QUESTIONS ▸
A. In the forum thread below about classic rock tab for mandolin, list the instruments the first poster says he has a very basic grasp of.
B. Please answer from the forum thread below: whose tab site does Ronny Stecher suggest checking out?
═══ GIVEN TEXT ═══
# Music by Genre > Rock, Folk Rock, Roots Rock, Rockabilly >  Classic Rock Tab?

## grags

First let me go ahead and admit that I am not as talented as a lot of the posters here, but I have played in a few bands mostly as a drummer.  I have a very basic grasp of the guitar, dulcimer and violin.  Now, I find that in the waning years of my life, I am consumed with the mandolin and this instrument has brought me much closer to understanding music and theory, which I previously avoided like the plague.  With the guitar or dulcimer, I can find books/CDs galore covering a wide range of old rock classics that have the song chords and detail transcriptions of original solos.  The same goes for the dulcimer.  I have several books that have most of the popular Beetles tunes transcribed for the dulcimer.  These learning aids have been a great help to me over the years.  However, there does not seem to be any source for such materials available for the Mandolin.  If there is, I sure have not found it.  Even though utube is replete with such tunes.  Can anyone direct me to a source until I reach a level of talent that will allow me pick tunes out by ear?

----------


## JimRichter

if you go to my website, I have several tunes arranged for mandolin from Hendrix, Zeppelin and others;

http://www.jimrichter.com

----------


## Ronny Stecher

Here's some cool Rock tab from here and traditional others, The 2nd link has some cool folks like Jim who tab'd some stuff out, Check out Jay Buckey's tab site from in there.
═══ GIVEN INFORMATION ═══
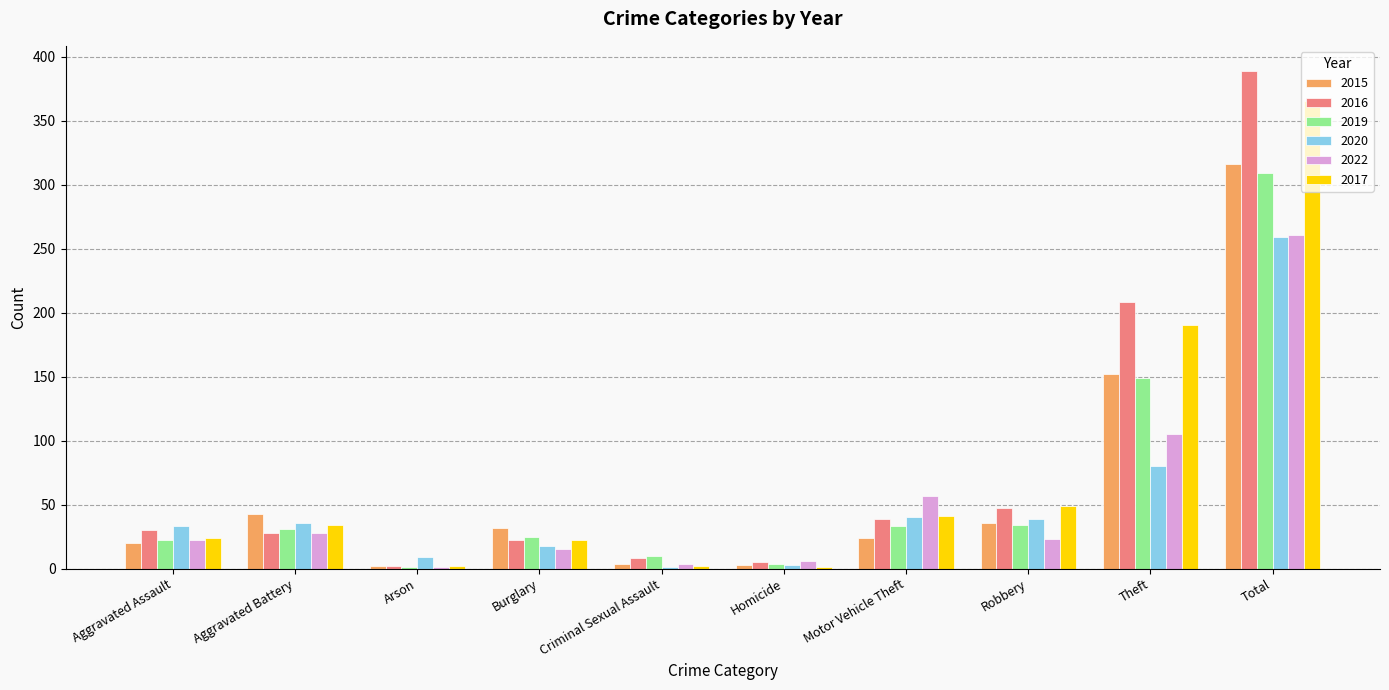

The value of 2020 at Aggravated Battery is 36. True or false?

True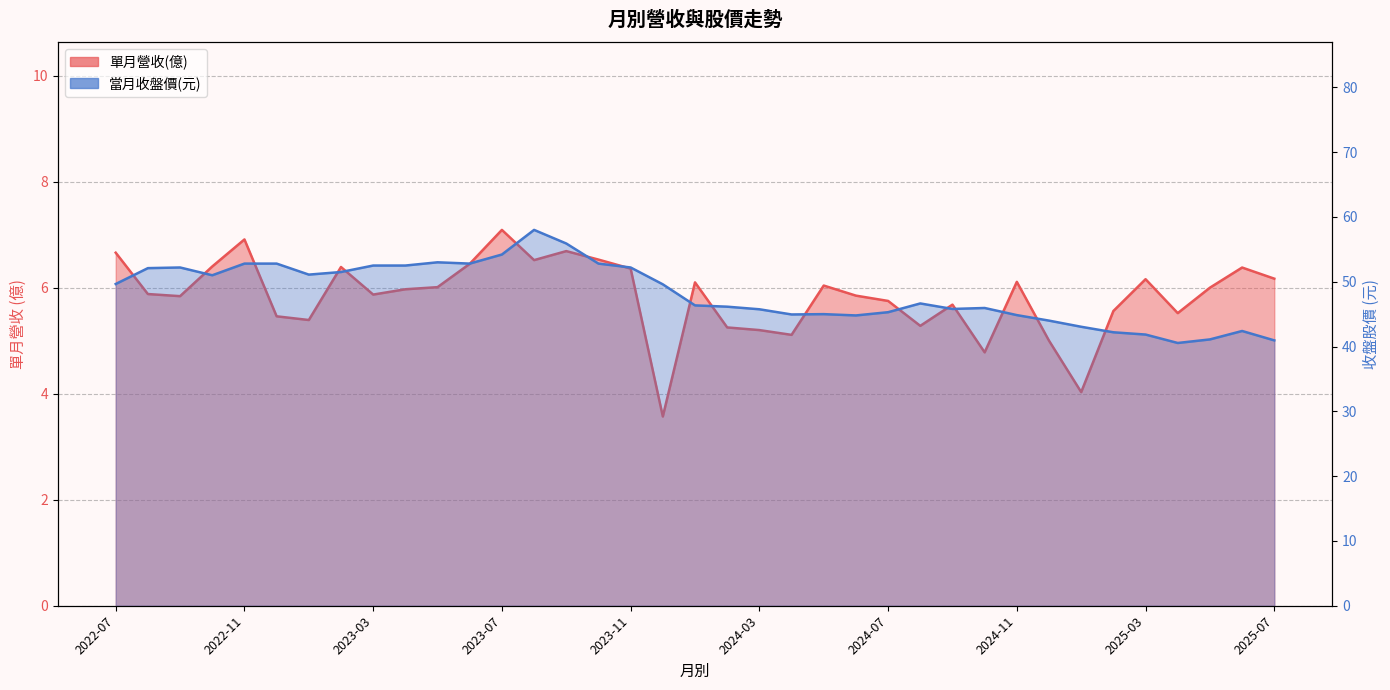

Is the value of 當月收盤價 at 2024-04 greater than the value of 單月營收(億) at 2024-05?

Yes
═══
ANSWERS TO EACH TASK ▸
A.
- Guitar
- Dulcimer
- Violin

B. Jay Buckey's tab site.